The prospective association of mTMD at baseline with the presence of TTH at follow-up found in the current study is in line with previous epidemiological, clinical, and physiological evidence. Previous epidemiological studies have shown an association between TMD-related pain and TTH [29]. Clinically, TMD-related pain and TTH share a combination of distinct signs and symptoms in the head and face region, particularly evident as regards to mTMD and TTH. These common clinical features include palpation tenderness of the masticatory muscles in the case of mTMD and the pericranial muscles in the case of TTH during the active phases of both conditions [30]. Other clinical intersections between mTMD and TTH include subjects’ age regarding the peak prevalence [31], the intensity of pain, pharmacotherapy [32], and even the non-pharmacological treatment [33]. In spite of some clinical similarities and overlap, both mTMD and TTH are distinct disease entities. Although the mix of similarities may necessitate a close interdisciplinary co-operation between specialties (dentistry vs. neurology), vigilance should also be exercised regarding the distinction between these two disease entities during their treatment.
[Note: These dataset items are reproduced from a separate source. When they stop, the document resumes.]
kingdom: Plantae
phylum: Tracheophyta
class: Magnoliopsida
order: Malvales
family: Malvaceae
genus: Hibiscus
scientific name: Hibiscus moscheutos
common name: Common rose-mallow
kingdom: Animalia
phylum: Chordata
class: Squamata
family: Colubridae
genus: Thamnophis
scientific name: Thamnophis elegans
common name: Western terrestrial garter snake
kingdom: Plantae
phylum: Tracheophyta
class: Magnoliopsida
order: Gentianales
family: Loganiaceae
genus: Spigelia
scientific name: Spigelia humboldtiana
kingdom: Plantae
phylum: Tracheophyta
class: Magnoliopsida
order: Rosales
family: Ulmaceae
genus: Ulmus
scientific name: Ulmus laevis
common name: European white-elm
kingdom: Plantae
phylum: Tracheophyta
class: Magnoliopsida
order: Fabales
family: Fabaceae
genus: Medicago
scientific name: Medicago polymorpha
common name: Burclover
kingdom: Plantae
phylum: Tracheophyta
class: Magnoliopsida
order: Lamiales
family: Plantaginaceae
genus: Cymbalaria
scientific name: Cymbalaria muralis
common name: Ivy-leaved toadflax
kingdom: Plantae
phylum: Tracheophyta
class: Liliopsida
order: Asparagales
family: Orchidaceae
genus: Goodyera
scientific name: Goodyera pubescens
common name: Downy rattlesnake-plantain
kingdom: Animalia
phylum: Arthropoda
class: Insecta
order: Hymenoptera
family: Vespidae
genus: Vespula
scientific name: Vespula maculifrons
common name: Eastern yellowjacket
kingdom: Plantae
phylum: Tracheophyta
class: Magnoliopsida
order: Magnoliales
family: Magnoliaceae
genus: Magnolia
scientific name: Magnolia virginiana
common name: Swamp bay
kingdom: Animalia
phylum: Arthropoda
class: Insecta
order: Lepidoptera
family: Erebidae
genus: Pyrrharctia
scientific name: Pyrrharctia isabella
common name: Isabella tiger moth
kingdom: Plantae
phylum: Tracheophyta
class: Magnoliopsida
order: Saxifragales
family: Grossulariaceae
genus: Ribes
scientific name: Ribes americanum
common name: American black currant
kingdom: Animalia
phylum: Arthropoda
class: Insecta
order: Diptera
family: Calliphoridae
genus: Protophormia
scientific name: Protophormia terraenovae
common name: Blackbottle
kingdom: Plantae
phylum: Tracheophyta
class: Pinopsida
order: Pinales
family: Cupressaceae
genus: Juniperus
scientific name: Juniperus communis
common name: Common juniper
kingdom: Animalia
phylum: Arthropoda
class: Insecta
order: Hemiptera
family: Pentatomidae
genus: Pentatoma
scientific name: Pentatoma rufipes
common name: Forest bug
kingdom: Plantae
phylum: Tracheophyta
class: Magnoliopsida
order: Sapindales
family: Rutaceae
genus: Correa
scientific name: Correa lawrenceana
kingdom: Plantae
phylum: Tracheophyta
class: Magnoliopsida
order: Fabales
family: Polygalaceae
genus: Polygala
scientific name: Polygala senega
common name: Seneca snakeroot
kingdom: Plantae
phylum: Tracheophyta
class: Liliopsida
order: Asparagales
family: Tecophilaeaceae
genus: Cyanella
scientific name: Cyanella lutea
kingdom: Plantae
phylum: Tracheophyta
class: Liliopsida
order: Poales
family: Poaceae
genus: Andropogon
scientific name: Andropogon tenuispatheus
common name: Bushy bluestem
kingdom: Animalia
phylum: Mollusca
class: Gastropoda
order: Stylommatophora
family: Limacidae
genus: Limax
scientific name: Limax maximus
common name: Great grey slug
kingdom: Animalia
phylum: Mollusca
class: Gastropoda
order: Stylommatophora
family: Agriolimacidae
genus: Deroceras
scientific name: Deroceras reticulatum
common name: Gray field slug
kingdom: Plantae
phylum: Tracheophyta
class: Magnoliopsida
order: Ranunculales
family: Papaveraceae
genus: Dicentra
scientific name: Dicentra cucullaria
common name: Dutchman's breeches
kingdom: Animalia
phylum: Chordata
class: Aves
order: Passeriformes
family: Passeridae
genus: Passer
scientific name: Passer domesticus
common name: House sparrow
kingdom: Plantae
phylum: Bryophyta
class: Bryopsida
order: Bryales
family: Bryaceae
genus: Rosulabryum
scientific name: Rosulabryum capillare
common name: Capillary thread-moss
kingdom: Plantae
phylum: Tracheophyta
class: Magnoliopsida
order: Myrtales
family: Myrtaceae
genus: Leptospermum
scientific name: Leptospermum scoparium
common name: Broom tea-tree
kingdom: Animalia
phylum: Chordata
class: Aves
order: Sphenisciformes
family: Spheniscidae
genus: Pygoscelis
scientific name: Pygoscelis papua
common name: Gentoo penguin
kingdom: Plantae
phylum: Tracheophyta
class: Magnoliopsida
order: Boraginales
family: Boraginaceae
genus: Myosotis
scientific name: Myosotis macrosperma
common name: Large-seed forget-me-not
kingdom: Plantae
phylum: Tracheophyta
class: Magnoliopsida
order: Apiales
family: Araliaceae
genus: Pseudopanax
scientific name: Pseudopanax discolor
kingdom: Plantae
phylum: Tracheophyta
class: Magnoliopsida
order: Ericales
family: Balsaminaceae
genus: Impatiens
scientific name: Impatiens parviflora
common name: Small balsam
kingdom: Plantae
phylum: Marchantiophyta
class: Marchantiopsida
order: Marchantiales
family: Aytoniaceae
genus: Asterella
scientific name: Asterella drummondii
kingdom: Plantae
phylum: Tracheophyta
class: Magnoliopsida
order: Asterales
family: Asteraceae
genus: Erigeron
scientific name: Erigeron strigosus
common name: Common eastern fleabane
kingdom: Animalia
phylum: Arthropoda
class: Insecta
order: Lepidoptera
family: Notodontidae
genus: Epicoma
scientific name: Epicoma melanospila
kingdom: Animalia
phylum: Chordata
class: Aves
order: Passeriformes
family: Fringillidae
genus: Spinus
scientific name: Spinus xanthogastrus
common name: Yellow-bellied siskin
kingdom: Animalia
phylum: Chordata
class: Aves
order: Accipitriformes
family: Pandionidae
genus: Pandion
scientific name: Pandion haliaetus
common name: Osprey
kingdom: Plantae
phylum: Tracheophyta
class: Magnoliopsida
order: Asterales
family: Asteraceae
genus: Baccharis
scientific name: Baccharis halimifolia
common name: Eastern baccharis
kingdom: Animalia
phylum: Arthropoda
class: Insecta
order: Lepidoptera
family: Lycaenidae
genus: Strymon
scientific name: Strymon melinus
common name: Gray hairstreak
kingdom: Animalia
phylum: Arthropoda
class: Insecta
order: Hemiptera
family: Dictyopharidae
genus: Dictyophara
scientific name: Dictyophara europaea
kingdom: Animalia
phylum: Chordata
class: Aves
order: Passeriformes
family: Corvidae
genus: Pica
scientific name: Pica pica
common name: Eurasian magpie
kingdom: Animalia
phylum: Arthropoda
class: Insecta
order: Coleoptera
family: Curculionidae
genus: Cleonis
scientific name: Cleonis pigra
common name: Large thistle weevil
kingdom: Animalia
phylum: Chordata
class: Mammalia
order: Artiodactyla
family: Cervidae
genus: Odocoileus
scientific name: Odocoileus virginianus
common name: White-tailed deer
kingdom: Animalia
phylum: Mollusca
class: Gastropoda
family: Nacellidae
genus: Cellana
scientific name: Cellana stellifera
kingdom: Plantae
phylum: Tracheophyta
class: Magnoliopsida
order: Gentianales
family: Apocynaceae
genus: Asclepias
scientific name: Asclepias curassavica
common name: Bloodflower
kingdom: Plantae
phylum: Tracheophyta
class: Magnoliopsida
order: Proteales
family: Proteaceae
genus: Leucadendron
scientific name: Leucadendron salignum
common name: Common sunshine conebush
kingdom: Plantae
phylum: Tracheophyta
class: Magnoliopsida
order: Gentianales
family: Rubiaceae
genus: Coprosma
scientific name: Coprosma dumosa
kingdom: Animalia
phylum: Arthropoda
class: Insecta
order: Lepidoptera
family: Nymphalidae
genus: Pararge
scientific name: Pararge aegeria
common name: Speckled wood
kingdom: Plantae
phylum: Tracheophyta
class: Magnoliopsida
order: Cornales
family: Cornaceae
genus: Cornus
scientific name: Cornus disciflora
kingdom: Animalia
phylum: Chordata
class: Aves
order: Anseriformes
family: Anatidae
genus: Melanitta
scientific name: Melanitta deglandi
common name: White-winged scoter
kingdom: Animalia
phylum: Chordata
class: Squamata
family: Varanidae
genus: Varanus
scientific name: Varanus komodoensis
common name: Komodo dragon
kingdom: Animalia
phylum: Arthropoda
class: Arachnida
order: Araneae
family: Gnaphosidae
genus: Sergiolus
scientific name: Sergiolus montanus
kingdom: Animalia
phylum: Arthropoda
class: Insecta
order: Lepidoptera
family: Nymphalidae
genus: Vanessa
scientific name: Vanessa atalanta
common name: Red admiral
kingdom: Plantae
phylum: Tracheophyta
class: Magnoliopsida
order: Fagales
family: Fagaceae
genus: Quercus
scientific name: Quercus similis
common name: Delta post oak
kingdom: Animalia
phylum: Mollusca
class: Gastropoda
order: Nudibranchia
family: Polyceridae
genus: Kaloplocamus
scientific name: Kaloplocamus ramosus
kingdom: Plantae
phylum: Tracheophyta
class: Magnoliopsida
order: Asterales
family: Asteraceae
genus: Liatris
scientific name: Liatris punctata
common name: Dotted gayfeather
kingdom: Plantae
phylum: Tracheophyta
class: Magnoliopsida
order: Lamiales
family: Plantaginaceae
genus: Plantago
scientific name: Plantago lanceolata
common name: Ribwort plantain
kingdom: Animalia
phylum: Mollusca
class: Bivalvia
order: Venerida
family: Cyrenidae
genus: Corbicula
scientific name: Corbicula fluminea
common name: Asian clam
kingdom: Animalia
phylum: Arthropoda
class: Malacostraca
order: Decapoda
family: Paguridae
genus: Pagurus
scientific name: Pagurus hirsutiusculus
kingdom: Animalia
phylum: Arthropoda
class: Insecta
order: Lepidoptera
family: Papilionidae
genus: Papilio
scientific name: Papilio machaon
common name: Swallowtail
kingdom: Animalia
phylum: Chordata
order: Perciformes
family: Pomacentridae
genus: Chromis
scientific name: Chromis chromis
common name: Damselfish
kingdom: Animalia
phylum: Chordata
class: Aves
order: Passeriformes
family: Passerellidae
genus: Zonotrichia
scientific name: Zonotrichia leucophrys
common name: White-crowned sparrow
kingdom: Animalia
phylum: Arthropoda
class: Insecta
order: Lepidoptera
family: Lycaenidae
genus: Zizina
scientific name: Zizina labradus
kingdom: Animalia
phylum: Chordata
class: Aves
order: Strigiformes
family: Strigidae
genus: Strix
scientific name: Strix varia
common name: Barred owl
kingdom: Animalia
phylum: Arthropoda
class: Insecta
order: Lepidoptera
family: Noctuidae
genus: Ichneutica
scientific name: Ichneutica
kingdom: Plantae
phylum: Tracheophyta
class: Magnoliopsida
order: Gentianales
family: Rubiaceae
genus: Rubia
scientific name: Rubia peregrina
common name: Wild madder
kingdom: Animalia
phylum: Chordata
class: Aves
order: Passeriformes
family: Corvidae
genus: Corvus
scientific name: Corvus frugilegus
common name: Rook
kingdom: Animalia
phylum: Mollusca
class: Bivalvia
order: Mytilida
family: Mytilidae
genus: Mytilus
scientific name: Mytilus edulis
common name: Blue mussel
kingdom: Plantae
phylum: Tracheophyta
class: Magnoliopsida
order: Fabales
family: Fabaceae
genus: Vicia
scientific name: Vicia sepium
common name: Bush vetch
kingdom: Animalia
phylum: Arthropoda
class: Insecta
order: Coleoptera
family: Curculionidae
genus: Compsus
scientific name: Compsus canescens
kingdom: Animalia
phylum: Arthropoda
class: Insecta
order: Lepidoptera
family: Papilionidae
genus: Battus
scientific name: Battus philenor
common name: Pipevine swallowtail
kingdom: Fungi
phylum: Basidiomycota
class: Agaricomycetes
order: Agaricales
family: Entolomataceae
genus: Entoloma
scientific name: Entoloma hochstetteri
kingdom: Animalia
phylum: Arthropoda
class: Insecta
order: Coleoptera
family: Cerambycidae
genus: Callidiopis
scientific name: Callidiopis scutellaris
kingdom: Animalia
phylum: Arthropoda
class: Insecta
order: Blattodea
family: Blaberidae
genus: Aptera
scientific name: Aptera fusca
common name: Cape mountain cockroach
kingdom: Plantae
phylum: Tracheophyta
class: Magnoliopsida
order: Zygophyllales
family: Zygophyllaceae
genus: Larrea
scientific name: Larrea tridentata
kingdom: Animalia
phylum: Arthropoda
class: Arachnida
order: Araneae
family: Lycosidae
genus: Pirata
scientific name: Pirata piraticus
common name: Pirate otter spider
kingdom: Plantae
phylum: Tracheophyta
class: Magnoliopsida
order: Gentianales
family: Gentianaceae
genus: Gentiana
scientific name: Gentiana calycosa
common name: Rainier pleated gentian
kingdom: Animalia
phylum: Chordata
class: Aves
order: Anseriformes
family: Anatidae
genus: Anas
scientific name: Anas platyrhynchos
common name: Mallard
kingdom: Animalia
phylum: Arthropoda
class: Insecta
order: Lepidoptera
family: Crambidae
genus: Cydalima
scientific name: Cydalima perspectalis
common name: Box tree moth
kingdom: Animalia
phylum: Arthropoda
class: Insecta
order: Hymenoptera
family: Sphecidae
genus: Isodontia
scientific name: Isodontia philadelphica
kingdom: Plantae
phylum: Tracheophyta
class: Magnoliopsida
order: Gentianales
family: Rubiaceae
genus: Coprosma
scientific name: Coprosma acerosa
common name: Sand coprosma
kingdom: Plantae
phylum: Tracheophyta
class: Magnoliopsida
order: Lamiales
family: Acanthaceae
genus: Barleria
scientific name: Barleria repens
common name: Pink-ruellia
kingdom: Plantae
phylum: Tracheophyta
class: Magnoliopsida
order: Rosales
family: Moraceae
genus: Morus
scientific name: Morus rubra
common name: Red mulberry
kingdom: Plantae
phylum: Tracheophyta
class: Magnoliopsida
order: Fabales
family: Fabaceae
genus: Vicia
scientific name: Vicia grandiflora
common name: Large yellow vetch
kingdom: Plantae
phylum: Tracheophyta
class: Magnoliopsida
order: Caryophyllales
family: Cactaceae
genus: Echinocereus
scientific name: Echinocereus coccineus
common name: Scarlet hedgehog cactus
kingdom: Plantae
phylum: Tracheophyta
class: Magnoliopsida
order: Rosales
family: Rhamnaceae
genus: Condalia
In terms of autonomic dysfunction, both mTMD [34] and TTH [35] utilize the trigeminal system to relay nociceptive afferents to their respective higher brain centers. Features shared by mTMD and TTH also include the lower pressure pain threshold and referred pain during their active phases [34, 35]. These features reflect the presence of peripheral and central sensitization in their respective trigeminal nociceptive pathways. A recent study also reported a high prevalence of active myofascial trigger points in TTH patients [36]. This finding may support the hypothesis that peripheral muscular mechanisms are involved in the pathophysiology of TTH.

Current research reports a significant role of central sensitization in the pathogenesis of chronic TTH [37]. Continuous painful episodes involving pericranial muscles (such as the temporal muscle) may hypersensitize the central nervous system activating the higher brain centers leading to chronic transformation of TTH [38]. This role of mTMD in the chronicity of TTH should always be considered by the dentists and neurologists while treating mTMD and TTH, respectively.

The finding of no association between jTMD and TTH in the current study is in accordance with the findings of a cross-sectional study by Gonçalves et al. (2011) [39]. This may be due to mTMD being more of a generalized pain condition with central sensitization as an important component of its pathogenesis [40], like with the pathogenesis of TTH [29]. Unlike mTMD, jTMD has been considered a localized pathology [41], thus perhaps having a minor effect on the pathogenesis of TTH.

Conclusions

The current study reported a prospective association of mTMD, but not jTMD, with the presence of TTH. However, TMD-related pain was not found to be associated with the presence of migraine. These results were found reliable after the application of Bayesian sensitivity analyses. An interpretation of these results may be the existence of diverse mechanisms playing a role in the associations between different TMD-related painful conditions and the presence of severe headaches.